A Associação Brasileira de Loterias Estaduais (Able) resolveu contestar a interpretação da Súmula Vinculante 2, que retira dos estados a competência de legislar sobre consórcios e sorteios, inclusive bingos e loterias. A associação ajuizou uma Argüição de Descumprimento de Preceito Fundamental no Supremo Tribunal Federal.

Segundo a entidade, os tribunais inferiores interpretam o texto como se o STF tivesse retirado a competência dos estados não de legislar, mas de explorar os serviços de loteria. “Apesar de os estados não poderem legislar sobre loterias, conforme o entendimento do STF, as decisões não têm o condão, inclusive a Súmula Vinculante 2, de impedir o Poder Executivo dos Estados que disponham sobre a sua própria organização administrativa ligada à exploração do serviço”, afirma a associação.

O texto diz, ainda, que quando o STF declarou que a competência legislativa para o tema é da União, não apreciou a atribuição político-administrativa dos Estados. “Tudo levando a crer que, por não fazê-lo, a redação da Súmula Vinculante 2 deixou a desejar sob o aspecto da devida interpretação da espécie”, diz a ADPF, que tem pedido de liminar.

A entidade afirma que 15 estados da federação estão com os serviços de exploração de loteria paralisados ou ameaçados, assim como cerca de 100 mil empregos. Também argumenta que, no uso da competência legislativa, a União não foi autorizada a reservar para si a exclusividade da exploração de sorteios, excluindo a co-participação dos estados e do Distrito Federal, quando, na verdade, a competência dessas unidades da federação seria residual.

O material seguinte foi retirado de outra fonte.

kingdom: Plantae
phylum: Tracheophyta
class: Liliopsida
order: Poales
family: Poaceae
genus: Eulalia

O objetivo da associação é tornar legal a exploração estadual de bingos e loterias. A ADPF pede, também, que seja declarada legítima a Lei 3.812/66, de Santa Catarina, que criou a Superintendência Lotérica do Estado de Santa Catarina.

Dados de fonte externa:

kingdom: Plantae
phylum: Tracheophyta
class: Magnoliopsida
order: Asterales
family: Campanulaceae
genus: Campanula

Uma ADPF semelhante (ADPF 128) foi ajuizada anteriormente com o mesmo assunto. Entretanto, foi extinta sem julgamento do mérito pelo ministro Cezar Peluso no dia 7 de julho de 2008. No despacho, Peluso disse que não havia objeto determinado na demanda, pois a ADPF apenas revelou inconformismo com a Súmula Vinculante 2.

Segundo ele, a associação pretendia “obter do Supremo Tribunal Federal o reconhecimento da competência dos Estados-membros para a exploração de loterias no âmbito de seus territórios, sob pretexto de que a edição da súmula vinculante apontada teria dado azo ao descumprimento de preceitos fundamentais”. De acordo com o despacho, a via da ADPF não era a adequada para a matéria.